> [How to complete this task] Take the entries below and print only the lines from the one with "index tip: (419, 388)" through the one with "index pip: (743, 352)", exactly as they stand, both ends included.

> [Provided records]

╭──

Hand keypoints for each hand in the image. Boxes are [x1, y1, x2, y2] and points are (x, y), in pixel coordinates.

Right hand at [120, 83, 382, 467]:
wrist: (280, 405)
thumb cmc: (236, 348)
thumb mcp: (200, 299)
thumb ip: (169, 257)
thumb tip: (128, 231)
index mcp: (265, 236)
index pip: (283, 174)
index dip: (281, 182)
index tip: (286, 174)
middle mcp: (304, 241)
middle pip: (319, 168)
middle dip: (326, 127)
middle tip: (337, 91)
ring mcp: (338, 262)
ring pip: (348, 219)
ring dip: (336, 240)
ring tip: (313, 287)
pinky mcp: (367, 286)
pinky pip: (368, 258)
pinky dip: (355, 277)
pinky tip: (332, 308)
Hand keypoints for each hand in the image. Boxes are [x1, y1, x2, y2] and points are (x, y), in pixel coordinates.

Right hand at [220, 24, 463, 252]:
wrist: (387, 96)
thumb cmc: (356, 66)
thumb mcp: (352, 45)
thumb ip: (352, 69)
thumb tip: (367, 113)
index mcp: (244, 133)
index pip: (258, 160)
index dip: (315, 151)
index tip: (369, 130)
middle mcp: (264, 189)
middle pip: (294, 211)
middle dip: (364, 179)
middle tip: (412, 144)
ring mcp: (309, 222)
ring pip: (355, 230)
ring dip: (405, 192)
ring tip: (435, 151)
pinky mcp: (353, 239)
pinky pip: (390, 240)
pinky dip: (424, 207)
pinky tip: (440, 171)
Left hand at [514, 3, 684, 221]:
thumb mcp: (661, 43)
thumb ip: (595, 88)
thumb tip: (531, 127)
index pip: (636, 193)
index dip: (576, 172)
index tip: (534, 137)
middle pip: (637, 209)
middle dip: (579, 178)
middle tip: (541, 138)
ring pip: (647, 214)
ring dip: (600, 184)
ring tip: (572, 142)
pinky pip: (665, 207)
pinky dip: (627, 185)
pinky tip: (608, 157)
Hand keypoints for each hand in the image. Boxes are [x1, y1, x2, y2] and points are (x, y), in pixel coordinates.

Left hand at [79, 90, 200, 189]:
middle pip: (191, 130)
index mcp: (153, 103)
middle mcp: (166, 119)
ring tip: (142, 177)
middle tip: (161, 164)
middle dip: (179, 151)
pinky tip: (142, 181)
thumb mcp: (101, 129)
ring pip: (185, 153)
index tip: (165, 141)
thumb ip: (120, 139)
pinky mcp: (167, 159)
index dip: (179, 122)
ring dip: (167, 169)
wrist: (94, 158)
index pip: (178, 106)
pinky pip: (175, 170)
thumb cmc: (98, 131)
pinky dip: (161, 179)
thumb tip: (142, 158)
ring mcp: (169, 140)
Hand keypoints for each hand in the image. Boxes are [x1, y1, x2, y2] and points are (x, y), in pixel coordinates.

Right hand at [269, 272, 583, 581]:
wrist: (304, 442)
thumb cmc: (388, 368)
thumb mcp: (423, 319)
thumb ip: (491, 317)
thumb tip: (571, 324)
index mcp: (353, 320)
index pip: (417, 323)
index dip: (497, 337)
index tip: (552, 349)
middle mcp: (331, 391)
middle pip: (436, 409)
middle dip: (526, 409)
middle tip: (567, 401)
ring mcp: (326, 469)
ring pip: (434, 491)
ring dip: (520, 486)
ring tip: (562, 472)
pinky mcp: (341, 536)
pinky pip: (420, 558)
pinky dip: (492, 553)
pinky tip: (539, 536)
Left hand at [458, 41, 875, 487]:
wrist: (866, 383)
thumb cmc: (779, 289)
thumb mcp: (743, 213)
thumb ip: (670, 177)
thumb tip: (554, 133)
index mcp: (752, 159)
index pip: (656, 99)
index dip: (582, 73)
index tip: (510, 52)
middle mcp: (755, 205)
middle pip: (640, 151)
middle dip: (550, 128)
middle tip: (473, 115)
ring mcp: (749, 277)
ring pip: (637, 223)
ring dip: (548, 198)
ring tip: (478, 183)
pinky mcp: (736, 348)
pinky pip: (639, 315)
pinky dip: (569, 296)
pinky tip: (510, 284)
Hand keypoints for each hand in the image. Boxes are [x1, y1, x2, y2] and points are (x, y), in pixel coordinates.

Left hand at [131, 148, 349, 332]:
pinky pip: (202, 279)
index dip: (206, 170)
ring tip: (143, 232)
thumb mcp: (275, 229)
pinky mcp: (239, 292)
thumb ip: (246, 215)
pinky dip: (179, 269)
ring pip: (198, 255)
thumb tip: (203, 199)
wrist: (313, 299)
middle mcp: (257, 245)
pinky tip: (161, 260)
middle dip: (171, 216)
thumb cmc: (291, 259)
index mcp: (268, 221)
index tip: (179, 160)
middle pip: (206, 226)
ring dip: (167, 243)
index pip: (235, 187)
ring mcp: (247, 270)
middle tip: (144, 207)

╰──
╭──

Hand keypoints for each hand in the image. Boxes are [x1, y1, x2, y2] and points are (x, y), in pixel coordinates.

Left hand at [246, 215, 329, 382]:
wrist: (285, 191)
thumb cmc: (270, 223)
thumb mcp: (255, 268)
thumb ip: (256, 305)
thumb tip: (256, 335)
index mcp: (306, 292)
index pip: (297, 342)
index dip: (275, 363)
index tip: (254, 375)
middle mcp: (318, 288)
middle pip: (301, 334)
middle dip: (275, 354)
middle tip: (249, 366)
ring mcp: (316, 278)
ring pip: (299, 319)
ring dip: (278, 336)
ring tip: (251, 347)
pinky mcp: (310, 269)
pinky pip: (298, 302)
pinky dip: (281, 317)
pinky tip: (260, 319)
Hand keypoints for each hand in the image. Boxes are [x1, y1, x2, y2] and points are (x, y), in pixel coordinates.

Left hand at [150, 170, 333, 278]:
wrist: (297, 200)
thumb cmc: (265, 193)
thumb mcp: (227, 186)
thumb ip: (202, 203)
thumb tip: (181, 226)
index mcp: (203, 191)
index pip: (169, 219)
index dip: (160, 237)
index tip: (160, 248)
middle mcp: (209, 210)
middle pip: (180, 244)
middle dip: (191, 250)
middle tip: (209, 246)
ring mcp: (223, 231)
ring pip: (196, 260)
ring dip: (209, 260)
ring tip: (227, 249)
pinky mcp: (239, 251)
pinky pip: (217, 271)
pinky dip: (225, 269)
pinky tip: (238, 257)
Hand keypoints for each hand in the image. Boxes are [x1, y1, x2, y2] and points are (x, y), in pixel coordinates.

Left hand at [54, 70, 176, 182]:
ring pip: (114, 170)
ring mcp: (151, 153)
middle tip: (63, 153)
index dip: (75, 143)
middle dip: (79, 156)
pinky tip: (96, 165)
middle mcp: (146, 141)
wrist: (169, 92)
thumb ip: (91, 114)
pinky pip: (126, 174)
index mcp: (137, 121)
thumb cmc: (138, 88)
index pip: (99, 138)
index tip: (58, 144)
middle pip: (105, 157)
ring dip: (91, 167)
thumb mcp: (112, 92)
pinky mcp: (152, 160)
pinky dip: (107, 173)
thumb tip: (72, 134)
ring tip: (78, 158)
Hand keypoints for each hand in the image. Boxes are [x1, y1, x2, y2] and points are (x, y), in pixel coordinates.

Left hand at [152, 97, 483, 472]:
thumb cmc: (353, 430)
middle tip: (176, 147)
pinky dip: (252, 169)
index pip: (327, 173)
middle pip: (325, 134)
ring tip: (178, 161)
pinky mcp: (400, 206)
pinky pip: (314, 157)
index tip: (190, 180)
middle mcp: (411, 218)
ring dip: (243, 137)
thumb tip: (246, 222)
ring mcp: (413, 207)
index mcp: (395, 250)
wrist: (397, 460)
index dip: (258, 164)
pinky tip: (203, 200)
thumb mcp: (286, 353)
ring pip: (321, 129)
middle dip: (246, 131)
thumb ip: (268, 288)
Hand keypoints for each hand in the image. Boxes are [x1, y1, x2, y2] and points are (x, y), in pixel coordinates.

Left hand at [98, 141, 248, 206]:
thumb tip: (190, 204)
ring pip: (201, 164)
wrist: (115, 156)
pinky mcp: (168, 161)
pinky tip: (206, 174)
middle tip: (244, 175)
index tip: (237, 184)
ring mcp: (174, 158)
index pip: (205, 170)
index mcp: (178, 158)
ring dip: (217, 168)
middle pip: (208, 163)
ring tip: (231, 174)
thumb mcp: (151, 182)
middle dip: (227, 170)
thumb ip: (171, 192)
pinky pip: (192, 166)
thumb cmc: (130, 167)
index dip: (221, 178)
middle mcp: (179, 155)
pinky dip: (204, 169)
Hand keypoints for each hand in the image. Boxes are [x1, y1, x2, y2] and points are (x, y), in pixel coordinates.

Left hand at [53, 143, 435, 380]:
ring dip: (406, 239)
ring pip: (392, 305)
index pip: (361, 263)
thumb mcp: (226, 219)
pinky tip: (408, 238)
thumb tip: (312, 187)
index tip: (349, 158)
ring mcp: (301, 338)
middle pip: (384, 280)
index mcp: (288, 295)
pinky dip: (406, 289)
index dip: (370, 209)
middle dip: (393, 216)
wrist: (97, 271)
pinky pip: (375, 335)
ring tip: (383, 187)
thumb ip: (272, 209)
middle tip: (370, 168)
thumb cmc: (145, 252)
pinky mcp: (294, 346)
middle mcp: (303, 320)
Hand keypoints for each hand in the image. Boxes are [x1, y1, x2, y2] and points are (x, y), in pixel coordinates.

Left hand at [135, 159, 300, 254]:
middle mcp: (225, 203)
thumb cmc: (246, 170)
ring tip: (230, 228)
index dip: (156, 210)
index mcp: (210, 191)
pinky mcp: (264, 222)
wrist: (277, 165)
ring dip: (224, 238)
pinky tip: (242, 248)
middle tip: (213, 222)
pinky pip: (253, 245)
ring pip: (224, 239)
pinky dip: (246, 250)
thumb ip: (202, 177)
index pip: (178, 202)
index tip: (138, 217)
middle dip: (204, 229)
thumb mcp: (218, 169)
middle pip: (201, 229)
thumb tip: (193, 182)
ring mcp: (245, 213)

╰──
╭──

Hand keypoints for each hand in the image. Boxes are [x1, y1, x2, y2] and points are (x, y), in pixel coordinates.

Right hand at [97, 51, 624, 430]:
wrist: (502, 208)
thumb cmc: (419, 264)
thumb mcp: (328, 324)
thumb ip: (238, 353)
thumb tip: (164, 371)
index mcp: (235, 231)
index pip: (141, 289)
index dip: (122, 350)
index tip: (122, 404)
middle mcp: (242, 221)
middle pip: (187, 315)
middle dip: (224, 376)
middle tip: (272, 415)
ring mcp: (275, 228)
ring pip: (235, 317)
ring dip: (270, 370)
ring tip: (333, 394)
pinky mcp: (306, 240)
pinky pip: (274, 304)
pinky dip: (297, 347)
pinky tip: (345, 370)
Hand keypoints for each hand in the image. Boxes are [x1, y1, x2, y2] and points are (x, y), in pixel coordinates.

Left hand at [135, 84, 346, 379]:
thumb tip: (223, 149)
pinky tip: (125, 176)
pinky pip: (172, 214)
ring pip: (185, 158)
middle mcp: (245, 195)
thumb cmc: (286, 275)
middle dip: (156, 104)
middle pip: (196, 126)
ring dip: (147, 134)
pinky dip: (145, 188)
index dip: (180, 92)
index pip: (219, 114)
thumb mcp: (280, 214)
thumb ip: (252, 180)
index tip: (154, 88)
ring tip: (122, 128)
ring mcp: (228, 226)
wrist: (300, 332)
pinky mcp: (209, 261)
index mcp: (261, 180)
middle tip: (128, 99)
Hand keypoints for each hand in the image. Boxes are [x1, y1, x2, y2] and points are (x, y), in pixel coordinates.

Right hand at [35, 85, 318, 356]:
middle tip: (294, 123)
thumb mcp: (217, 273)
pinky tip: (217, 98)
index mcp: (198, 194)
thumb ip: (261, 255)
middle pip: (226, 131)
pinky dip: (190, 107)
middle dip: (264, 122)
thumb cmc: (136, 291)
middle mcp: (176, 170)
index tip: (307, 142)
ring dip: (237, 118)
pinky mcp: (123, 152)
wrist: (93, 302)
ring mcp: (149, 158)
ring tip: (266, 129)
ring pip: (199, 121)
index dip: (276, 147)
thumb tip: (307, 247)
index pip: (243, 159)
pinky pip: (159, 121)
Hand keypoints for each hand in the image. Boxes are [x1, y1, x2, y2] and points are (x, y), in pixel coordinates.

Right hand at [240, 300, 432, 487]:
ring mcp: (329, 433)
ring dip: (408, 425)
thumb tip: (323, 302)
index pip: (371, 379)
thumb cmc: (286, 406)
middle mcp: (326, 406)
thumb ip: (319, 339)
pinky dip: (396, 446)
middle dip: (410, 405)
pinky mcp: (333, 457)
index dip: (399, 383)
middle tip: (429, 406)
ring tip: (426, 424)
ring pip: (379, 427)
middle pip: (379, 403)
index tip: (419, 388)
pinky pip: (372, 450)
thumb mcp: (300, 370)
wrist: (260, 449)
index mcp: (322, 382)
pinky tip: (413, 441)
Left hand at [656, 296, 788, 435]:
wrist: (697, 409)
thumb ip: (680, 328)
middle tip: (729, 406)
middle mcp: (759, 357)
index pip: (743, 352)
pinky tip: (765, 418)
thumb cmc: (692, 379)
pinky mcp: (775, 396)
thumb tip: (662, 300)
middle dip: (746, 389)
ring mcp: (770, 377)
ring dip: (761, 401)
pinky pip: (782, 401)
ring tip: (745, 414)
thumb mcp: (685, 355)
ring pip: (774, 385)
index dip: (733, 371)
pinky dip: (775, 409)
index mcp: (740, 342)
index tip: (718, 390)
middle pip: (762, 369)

╰──

> [Answer for this exercise]
index tip: (419, 388)
pinky pip: (372, 450)
thumb mcp: (300, 370)
wrist: (260, 449)
index mcp: (322, 382)
pinky tip: (413, 441)
Left hand at [656, 296, 788, 435]:
wrist: (697, 409)
thumb ip: (680, 328)
middle tip: (729, 406)
middle mcp: (759, 357)
index pip: (743, 352)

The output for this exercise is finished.